1.5 Anhaltspunkte dafür, dass trotz der nach dem Vorstehenden sich ergebenden offensichtlichen Rechtmäßigkeit der Entziehung den Interessen des Antragstellers daran, von der sofortigen Durchsetzung der Entziehung vorläufig verschont zu bleiben, der Vorrang gebührt, sind nicht ersichtlich. Nachteile, die einem Betroffenen in beruflicher oder privater Hinsicht entstehen, müssen von ihm – auch mit Rücksicht darauf, dass der Gesetzgeber in § 2a Abs. 6 StVG grundsätzlich dem öffentlichen Interesse an der sofortigen Vollziehung des Verwaltungsaktes den Vorrang gegenüber dem Interesse des Betroffenen, von der sofortigen Durchsetzung der Entziehungsverfügung vorläufig verschont zu bleiben, eingeräumt hat – in Kauf genommen werden. Die beruflichen Interessen des Antragstellers, namentlich die Bedeutung des Führerscheins für das Erreichen seiner Arbeitsstätte, vermögen gegenüber dem überragend wichtigen Gemeinschaftsgut der Sicherheit des öffentlichen Straßenverkehrs nicht den Ausschlag zu geben. (vgl. BVerfG, Beschlüsse vom 25.09.2000 – 2 BvQ 30/00 -, juris, Rn. 8, und vom 15.10.1998 – 2 BvQ 32/98 -, juris, Rn. 5.)
2. Die im angegriffenen Bescheid enthaltene Aufforderung zur unverzüglichen Abgabe des Führerscheins findet ihre Rechtsgrundlage in § 3 Abs. 2 Satz 3 StVG, § 47 Abs. 1 FeV. Anzumerken bleibt, dass die Fahrerlaubnisbehörde diesbezüglich den Sofortvollzug ohne Begründung angeordnet hat. Dies kann sich aber im Ergebnis auf die Rechtmäßigkeit der Verfügung und die gerichtliche Interessenabwägung insgesamt nicht auswirken, da die Abgabeverpflichtung bei rechtmäßigem Entzug der Fahrerlaubnis zweifellos auch rechtmäßig und sofort vollziehbar anzuordnen ist.

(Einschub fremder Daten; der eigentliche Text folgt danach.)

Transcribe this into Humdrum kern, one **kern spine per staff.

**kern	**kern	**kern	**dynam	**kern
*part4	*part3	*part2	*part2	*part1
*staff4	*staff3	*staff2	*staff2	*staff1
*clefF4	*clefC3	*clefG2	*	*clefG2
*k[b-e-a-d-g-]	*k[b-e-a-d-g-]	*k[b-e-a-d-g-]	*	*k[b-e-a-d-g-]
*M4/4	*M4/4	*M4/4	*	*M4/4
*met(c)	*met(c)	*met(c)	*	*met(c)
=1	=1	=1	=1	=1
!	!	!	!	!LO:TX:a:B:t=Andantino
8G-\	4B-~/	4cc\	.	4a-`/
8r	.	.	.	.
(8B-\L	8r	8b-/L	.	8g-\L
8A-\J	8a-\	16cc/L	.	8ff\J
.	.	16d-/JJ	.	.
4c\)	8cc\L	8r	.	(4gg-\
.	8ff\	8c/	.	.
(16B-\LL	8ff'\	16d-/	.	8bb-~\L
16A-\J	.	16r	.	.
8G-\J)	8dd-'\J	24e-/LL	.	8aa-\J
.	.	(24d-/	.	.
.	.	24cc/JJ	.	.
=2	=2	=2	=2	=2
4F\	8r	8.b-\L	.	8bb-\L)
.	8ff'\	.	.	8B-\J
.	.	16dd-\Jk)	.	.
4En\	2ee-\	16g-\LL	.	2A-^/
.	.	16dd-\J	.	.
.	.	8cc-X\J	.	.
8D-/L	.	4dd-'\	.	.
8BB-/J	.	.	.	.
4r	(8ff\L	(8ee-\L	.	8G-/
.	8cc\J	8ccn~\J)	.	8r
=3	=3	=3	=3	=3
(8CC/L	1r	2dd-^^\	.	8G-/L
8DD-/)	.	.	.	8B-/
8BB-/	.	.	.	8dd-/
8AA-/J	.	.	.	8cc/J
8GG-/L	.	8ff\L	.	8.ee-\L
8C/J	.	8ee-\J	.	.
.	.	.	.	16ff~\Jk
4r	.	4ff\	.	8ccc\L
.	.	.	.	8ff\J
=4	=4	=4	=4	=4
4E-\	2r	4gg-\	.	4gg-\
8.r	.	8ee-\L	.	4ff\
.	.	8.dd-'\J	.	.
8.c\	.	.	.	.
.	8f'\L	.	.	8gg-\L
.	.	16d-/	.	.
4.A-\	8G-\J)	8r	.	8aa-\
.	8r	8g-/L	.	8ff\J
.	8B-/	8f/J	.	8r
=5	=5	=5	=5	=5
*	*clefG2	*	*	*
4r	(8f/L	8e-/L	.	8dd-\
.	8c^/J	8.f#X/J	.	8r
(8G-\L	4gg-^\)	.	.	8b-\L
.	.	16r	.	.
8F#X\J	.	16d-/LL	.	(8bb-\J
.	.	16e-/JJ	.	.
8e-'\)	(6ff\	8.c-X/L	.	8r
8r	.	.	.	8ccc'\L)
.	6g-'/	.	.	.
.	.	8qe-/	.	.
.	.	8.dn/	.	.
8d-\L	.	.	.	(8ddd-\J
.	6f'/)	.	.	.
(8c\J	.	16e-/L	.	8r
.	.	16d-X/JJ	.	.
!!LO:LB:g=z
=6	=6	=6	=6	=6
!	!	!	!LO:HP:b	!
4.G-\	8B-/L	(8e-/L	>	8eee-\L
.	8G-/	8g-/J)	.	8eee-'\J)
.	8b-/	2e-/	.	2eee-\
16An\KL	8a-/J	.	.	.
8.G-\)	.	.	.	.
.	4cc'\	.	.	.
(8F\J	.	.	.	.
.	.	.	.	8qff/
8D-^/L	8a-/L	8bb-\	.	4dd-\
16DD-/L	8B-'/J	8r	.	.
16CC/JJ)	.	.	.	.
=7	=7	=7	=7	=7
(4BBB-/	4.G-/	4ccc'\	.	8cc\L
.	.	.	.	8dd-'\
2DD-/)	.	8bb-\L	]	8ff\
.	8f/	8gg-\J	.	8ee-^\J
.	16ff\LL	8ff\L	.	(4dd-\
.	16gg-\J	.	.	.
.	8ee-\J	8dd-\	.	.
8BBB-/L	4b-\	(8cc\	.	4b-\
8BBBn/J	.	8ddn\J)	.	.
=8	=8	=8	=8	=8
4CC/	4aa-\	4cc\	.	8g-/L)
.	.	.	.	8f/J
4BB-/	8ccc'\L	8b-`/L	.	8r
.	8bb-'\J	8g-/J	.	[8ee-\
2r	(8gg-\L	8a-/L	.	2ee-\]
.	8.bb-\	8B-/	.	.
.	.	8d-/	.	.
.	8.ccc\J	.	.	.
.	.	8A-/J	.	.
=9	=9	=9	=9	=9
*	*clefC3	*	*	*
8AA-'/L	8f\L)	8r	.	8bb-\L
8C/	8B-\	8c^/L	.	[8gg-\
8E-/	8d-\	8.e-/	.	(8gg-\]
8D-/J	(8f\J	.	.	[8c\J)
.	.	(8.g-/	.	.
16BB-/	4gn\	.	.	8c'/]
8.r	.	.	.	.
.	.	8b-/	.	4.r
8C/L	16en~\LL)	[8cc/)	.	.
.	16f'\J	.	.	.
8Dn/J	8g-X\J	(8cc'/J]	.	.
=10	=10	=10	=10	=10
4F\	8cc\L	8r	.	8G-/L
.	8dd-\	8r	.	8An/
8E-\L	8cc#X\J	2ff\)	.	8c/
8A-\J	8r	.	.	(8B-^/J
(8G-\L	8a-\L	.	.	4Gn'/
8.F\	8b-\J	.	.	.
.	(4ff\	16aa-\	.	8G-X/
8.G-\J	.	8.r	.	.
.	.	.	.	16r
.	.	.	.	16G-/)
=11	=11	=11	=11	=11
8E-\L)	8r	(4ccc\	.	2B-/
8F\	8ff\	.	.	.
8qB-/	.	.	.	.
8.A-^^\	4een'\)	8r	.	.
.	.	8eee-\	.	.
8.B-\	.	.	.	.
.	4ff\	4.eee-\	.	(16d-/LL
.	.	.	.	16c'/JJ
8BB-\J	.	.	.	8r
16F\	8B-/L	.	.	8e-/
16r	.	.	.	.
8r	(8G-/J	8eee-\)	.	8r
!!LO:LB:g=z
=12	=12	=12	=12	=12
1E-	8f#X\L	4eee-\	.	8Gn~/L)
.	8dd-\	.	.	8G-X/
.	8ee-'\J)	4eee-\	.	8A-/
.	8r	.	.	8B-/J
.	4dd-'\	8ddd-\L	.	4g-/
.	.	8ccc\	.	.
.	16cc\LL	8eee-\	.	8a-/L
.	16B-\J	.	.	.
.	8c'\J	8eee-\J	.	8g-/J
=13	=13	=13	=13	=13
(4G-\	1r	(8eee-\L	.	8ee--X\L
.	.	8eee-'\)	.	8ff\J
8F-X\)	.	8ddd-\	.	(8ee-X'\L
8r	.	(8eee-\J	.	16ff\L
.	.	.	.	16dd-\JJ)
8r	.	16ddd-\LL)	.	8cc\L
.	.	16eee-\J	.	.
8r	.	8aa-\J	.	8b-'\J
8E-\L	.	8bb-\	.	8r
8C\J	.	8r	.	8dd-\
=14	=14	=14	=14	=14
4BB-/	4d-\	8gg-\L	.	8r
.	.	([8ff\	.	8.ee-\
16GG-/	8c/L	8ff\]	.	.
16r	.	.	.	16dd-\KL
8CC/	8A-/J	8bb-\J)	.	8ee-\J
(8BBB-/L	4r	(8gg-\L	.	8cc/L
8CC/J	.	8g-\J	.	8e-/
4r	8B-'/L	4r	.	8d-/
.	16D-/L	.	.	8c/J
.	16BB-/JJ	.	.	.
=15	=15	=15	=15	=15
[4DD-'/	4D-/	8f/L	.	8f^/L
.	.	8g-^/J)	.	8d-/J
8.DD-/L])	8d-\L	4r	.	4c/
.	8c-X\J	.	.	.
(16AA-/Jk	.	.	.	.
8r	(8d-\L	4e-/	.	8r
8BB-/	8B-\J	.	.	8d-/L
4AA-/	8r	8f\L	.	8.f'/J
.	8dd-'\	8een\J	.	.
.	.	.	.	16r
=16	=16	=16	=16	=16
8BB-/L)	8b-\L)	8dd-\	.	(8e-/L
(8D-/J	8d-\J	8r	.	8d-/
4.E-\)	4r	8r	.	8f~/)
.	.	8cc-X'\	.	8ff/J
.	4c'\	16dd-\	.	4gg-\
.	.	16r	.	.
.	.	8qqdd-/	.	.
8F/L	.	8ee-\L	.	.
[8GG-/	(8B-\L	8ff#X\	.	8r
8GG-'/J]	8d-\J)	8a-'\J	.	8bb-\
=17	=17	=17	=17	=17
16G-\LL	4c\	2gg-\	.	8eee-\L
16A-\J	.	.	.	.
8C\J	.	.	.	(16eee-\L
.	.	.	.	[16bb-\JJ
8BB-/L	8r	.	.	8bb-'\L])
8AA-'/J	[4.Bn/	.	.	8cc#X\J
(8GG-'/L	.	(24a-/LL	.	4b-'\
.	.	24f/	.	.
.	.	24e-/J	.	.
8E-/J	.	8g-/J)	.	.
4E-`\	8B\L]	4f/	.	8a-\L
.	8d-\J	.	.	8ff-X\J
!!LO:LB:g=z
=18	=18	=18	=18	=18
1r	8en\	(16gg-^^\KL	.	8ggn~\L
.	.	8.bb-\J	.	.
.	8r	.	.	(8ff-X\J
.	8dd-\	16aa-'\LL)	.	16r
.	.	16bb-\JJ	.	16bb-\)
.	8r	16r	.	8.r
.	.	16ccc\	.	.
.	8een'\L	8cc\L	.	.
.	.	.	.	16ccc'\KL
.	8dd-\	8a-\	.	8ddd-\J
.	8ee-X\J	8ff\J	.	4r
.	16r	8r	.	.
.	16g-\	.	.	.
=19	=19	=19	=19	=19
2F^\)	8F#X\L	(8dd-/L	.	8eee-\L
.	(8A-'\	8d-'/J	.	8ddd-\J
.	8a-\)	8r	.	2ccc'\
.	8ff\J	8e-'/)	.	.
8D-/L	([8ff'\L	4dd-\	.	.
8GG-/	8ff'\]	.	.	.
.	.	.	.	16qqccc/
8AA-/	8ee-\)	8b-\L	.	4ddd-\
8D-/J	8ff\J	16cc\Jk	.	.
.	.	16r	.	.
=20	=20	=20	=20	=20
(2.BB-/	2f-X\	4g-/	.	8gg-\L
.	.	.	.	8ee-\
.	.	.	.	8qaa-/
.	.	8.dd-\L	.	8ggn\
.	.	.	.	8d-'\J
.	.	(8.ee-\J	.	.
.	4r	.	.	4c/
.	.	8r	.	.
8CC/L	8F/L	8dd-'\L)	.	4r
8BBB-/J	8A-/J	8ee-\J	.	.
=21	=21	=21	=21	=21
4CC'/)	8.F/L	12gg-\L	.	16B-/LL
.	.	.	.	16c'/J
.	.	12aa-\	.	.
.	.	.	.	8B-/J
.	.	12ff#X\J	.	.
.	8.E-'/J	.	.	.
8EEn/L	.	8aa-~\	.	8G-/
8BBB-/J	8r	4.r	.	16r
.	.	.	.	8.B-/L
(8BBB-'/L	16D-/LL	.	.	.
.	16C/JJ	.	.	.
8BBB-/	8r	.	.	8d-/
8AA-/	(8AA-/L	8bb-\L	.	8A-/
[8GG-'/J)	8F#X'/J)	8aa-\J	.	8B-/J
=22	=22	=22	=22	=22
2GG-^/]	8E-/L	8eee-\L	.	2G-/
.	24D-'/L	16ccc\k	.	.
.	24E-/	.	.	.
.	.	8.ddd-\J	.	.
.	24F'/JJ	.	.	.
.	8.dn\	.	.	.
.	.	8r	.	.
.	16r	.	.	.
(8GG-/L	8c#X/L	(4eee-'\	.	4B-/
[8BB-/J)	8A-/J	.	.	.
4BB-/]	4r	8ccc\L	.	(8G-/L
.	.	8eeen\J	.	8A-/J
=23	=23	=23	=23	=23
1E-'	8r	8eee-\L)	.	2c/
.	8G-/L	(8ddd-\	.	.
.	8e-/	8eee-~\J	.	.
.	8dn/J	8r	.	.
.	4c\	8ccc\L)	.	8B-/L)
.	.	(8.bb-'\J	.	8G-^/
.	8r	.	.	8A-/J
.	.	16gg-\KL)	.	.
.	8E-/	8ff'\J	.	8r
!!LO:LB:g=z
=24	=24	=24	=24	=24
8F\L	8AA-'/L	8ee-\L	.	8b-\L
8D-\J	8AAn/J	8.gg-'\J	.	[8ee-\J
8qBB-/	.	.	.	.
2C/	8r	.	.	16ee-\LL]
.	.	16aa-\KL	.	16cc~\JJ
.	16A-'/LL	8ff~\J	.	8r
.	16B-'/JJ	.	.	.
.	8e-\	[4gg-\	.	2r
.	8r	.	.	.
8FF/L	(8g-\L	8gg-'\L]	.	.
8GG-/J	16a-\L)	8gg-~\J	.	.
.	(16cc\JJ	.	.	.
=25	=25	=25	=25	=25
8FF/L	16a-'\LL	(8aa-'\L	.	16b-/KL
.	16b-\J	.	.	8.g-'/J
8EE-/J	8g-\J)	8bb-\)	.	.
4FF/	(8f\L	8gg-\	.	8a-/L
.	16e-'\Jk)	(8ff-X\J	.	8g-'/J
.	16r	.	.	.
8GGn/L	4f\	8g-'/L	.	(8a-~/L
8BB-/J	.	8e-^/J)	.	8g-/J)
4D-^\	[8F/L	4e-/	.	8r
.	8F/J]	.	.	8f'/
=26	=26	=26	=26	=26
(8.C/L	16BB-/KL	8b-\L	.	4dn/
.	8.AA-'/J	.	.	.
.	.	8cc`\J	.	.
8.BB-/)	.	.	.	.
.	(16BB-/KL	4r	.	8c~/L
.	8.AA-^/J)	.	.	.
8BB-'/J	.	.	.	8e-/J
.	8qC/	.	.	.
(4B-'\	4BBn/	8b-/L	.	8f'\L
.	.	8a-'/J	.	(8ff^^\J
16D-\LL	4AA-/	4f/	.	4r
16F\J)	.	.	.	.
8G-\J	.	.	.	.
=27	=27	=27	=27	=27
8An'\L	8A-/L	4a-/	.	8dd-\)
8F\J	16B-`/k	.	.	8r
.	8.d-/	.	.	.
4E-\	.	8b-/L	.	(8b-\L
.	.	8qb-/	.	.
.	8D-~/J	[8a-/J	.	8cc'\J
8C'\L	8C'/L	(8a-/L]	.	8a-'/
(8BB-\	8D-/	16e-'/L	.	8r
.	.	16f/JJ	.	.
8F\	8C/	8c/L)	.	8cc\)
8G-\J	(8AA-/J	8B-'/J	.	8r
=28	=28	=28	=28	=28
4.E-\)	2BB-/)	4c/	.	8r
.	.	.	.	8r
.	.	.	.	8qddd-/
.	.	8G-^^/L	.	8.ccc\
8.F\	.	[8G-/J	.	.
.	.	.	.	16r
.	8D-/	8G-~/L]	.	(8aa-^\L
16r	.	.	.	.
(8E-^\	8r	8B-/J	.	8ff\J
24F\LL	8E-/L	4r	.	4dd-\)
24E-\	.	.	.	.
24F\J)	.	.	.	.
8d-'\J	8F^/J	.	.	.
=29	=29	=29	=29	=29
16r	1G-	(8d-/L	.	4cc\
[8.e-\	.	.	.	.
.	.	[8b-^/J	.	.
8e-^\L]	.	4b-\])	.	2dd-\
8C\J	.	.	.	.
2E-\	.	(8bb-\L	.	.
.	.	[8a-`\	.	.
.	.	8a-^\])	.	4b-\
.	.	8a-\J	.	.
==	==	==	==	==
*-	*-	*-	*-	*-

Die Kostenentscheidung beruht auf § 154 Abs. 1 VwGO.
Die Festsetzung des Streitwerts ergibt sich aus § 53 Abs. 2 Nr. 2, § 52 Abs. 1 des Gerichtskostengesetzes – GKG – i.V.m. den Empfehlungen in den Nrn. 1.5 Satz 1 sowie 46.3 des Streitwertkatalogs für die Verwaltungsgerichtsbarkeit (abgedruckt in Kopp/Schenke, VwGO, 22. Aufl. 2016, Anh. § 164 Rn. 14).